After selling out in a record 90 minutes, organisers have confirmed the Laneway music festival will shift sites to a new, bigger home at Western Springs for its 2023 comeback on Auckland Anniversary Day. It effectively sees capacity for the event double from Albert Park’s 13,000 to 30,000.
“The decision to move is bittersweet. Albert Park has been our much-loved home since 2017,” says festival co-founder Danny Rogers about the decision to move the festival. “Our team is working hard to ensure we bring the magic of Laneway to the new venue, which will have improved production but still feel uniquely Laneway.”
It will be the fifth venue for the Australasian festival’s Auckland leg, which has moved from Britomart to Aotea Square and Silo Park since debuting here in 2010, before embracing the grass and trees of its new home in Albert Park in 2017, where it was expected to stay.
The decision to move comes after 13,000 tickets for the 2023 event sold out in a record 90 minutes, a first for the event which focuses on bringing a large line-up of international indie acts down under to play alongside an eclectic mix of local acts.
Laneway took the past two years off because of border restrictions enforced by Covid, and announced a stacked line-up for 2023 including Phoebe Bridges, Haim, Turnstile and Slowthai. Organisers today added The Jungle Giants to the bill.
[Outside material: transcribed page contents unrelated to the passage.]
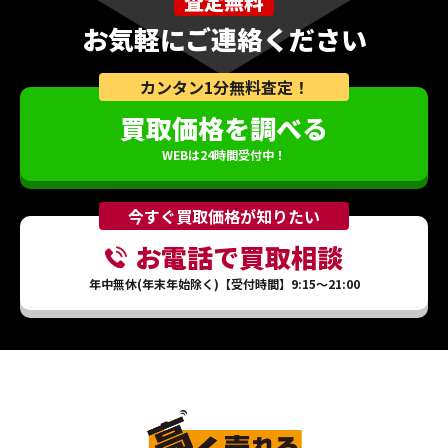
査定無料
お気軽にご連絡ください
カンタン1分無料査定！
買取価格を調べる
WEBは24時間受付中！
今すぐ買取価格が知りたい
お電話で買取相談
年中無休(年末年始除く)【受付時間】9:15～21:00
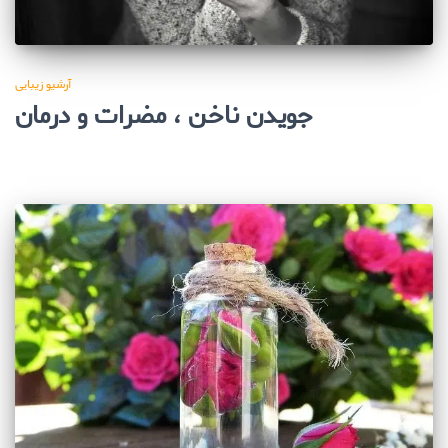
آرشیو زیبایی
جویدن ناخن ، مضرات و درمان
“We were blown away with the demand, and after being away for so long it was clear we needed to find a way to allow more of our audience to be able to experience Laneway,” says executive producer Julian Carswell. “We couldn’t let people miss out on the chance to see some of the world’s most exciting artists, many coming to Auckland for the first time.”
The shift allows the festival to offer more tickets for sale, with a pre-sale beginning on Wednesday at 9am and on general release a day later. Priority will be given to Laneway subscribers and those who were registered but missed out when tickets originally went on sale.
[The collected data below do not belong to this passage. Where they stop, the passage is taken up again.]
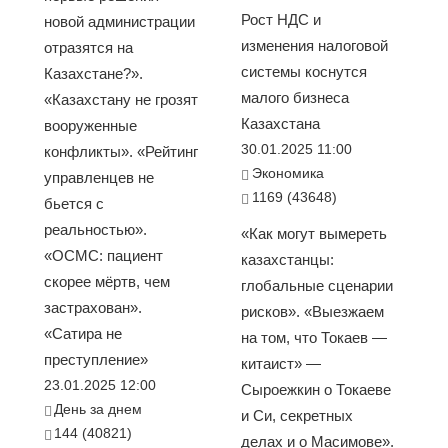
Рост НДС и
новой администрации
изменения налоговой
отразятся на
системы коснутся
Казахстане?».
малого бизнеса
«Казахстану не грозят
Казахстана
вооруженные
30.01.2025 11:00
конфликты». «Рейтинг
Экономика
управленцев не
1169 (43648)
бьется с
реальностью».
«Как могут вымереть
«ОСМС: пациент
казахстанцы:
скорее мёртв, чем
глобальные сценарии
застрахован».
рисков». «Выезжаем
«Сатира не
на том, что Токаев —
преступление»
китаист» —
23.01.2025 12:00
Сыроежкин о Токаеве
День за днем
и Си, секретных
144 (40821)
делах и о Масимове».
A milestone in gender equality will be reached today in the houses of parliament when Soraya Peke-Mason is sworn in as a Labour list MP.
She’s replacing Trevor Mallard, the former speaker, in Labour’s caucus and will make New Zealand’s parliament majority women for the first time ever. Her arrival in parliament was already historic; before Gaurav Sharma quit last week, Peke-Mason would have ensured parliament was 50/50 male and female.
RNZ today has an excellent feature tracing the history of women’s involvement in politics, dating back to the suffrage vote in 1893, through the first female MP and all the way to Peke-Mason in 2022. It’s been a long road, but after leading the charge on allowing women the vote more than a century ago, New Zealand’s parliament will also continue to be one of the world’s most diverse (it was already doing pretty well after the 2020 election).
Peke-Mason said she was aware of the significance of this. “It really shows the maturity of Aotearoa in terms of equity from a gender perspective,” she told RNZ.
Representing the Rangitīkei electorate, Peke-Mason will be sworn in at 2pm today in te reo Māori.
Boris Johnson dropped out of the running and Penny Mordaunt failed to get enough MPs to back her. Sunak was the last man standing and will therefore become the next prime minister of the United Kingdom. Full report from The Guardian here.
Sunak is the first prime minister of colour, first of Indian descent and the first Hindu to hold the office. He is also the first PM that may be wealthier than the royal family and possibly the first prime minister who wanted to be a Jedi knight when he grew up. Sunak warned Conservative MPs that they needed to unite or die in his first speech as party leader. Do or do not, there is no try.
The UK papers are straight in with the laundry list of problems he faces as the Daily Mirror warns Britons of Austerity 2.0. Oh and in case you were wondering, Theresa May ruled herself out of contention a few days ago and, as Wokingham Today reported, is keeping busy opening new chocolate shops.